CONSIGNE >>
Relevez chacune des dates de publication figurant dans le fil de discussion ci-dessous sur l'iPod Photo bloqué, en ne citant qu'une fois chaque date.

# Ipod Photo bloqué, il reste éteint



## chaussette (6 Janvier 2009)

j'ai passé pas mal de temps sur le forum avec la fonction Recherche mais sans que cela résolve le problème.

L'écran reste gris sans logo ni rien
Il n'apparait pas dans le Finder ni dans Itunes (d'ailleurs Itunes ne se lance même pas quand je branche l'Ipod à l'Ibook)

Menu+selection
Menu+lecture
il ne se passe rien

je me souviens qu'il existe une combinaison de touches pour voir l'historique de l'ipod (nombre d'heures de lectures etc...), mais qui pourra me dire quelle est cette combinaison?

des idées?


----------



## Anonyme (7 Janvier 2009)

Lorsque tu le branches sur secteur, rien n'apparaît ? Même après plusieurs heures ?


----------



## chaussette (7 Janvier 2009)

rien....


----------



## Anonyme (7 Janvier 2009)

Tu as essayé d'allumer puis éteindre le commutateur hold ?

J'ai eu un problème similaire avec un iPod 4G 20Go.
Il était foutu. Le SAV Apple me l'a échangé sans problème.


----------



## chaussette (7 Janvier 2009)

oui.....sans effet


----------



## chaussette (12 Janvier 2009)

personne?


----------



## 217ae1 (13 Janvier 2009)

peut-être débrancher 20 secondes le disque dur, et rebrancher.

j'ai lu quelquepard qu'un utilisateur a réussi a refaire fonctionner son iPod en fesant comme ca.


----------



## chaussette (14 Janvier 2009)

pendant que le HDD était débranché j'ai appuyé sur selection et menu et la pomme est apparue....oh joie!
je rebranche le tout est rien....

pas glop


----------



## chaussette (7 Février 2009)

Problème résolu : le cable USB était mort....


----------

DONNÉES EXTRAITES >>

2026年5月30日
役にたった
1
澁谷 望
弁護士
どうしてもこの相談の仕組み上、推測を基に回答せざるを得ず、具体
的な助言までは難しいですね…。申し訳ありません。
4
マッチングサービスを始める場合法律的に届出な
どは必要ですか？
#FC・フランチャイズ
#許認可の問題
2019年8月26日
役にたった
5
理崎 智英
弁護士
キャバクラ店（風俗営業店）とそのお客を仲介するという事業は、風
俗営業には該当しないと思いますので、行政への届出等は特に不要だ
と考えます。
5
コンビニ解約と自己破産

...

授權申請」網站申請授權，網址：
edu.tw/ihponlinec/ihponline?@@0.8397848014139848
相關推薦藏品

RÉSULTAT ATTENDU >>
- 6 Janvier 2009
- 7 Janvier 2009
- 12 Janvier 2009
- 13 Janvier 2009
- 14 Janvier 2009
- 7 Février 2009